Syrian television aired clips of what it called armed groups roaming certain areas and opening fire on demonstrators and security forces. This is completely unbelievable, particularly as the camera filmed the gunmen as if this was [the famous Syrian television drama] Bab al-Hara [The Neighbourhood’s Gate]. Furthermore, one of the cars [in the video] looked new, and its license plate was clearly displayed. Does it make any sense for gunmen in Syria to roam around this openly, without being arrested by the Syrian security forces? Syria is a country that is based on security and not achievement. Furthermore, the security forces would not allow a media camera crew to film [in this manner], so what can be said about masked gunmen moving around at ease in front of a camera and being filmed in such a dramatic manner?!

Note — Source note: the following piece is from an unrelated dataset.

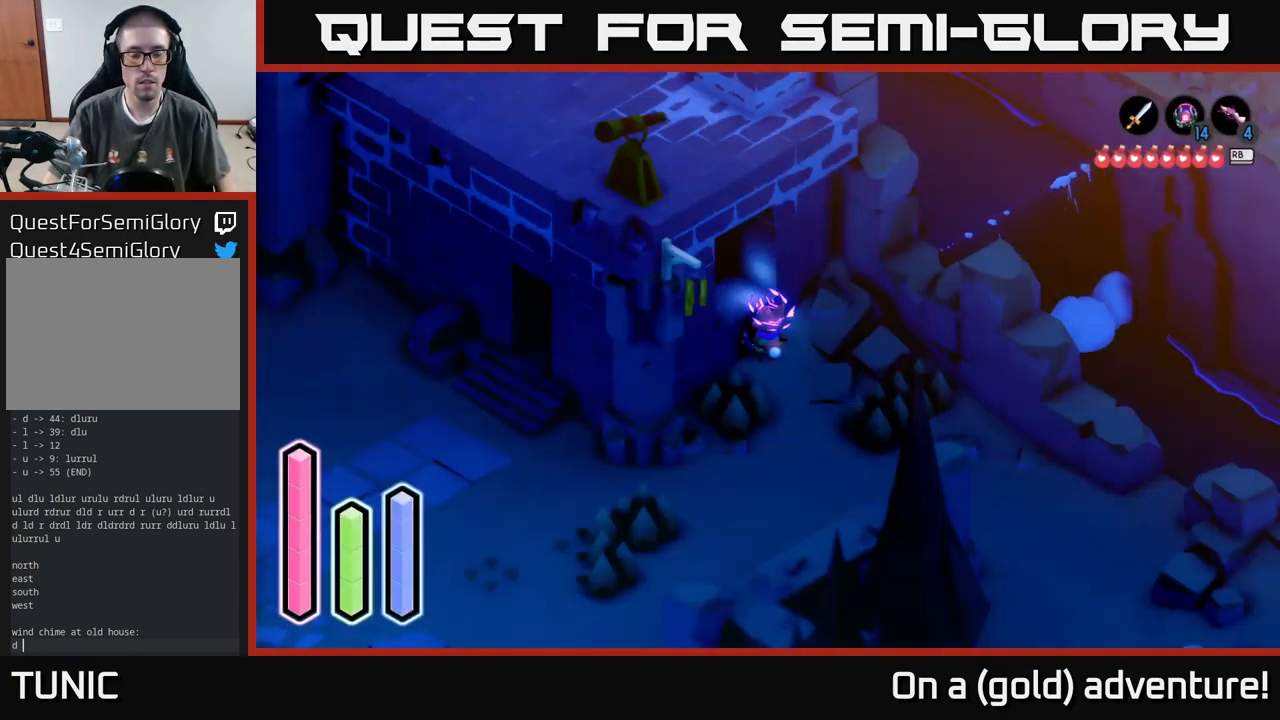
{"buttons": [], "left_stick": "center", "right_stick": "center", "events": []}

The problem with what is happening in Syria, until now, is that the regime has a lot of room to move; there are many issues that require reform. It has a lot of room to maneuver and can neutralize the main sections [of society], if the regime decides to carry out real reforms. However it seems that so far the reforms in Syria are still only promises to carry out studies [into reform], rather than prompt resolutions that will see the dismantling of the [opposition] machinery that is beginning to be put together to oppose the Syrian regime.
This matter is very dangerous; it will either lead to the situation blowing up completely or to the weakening of the state as a whole, for violence will not result in any solutions but will only complicate matters further. It might also, in turn, lead to more violence and not in the manner that the regime is now trying to portray, which is that there are thugs and gunmen [conspiring to create unrest], as it seems that this was an attempt by the regime to neutralize international pressure. When, God forbid, the violence truly comes, this will be clear for all to see, and will not require camera lenses or dramatically shot footage, and the consequences of this [violence] will be dire. The other matter is that in the event of the regime suppressing its citizens in this manner, then it will be [revealing itself to be] weak externally, and there are many who would jump at the change to seize control of the country in this state, for the regime would be too weak to negotiate or say no, and this is also very dangerous.
Therefore the Syrian regime has no choice but to implement genuine reforms in order to survive. People are not controlled by violence and in Syria’s case in particular these are unprecedented times and circumstances. Whoever says that Syria is isolated from what has happened in other Arab countries is wrong as what is happening in some far-off regions of Syria greatly resembles the beginnings of what happened in the border regions of Tunisia, where every time someone was buried more people were killed [in retaliation], until what happened happened [the revolution]. So is the Syrian regime waiting for the social contract in the country to be nullified?
This is the question because killing and oppression do not present any solutions at all, just as the closing of a casino or nightclub and allowing the niqab [veil] or hijab [head-scarf] to be worn are not real solutions; religion is for God and no one can prevent the worshippers from worshipping. The state must uphold the dignity of its people and must not encroach upon their freedoms. It must guarantee employment opportunities and a decent life for the people, rather than convicting them based upon suspicion and intimidation, and concerning itself with allowing or not allowing them to wear hijab! Unfortunately it seems that Syria is still far from any solutions.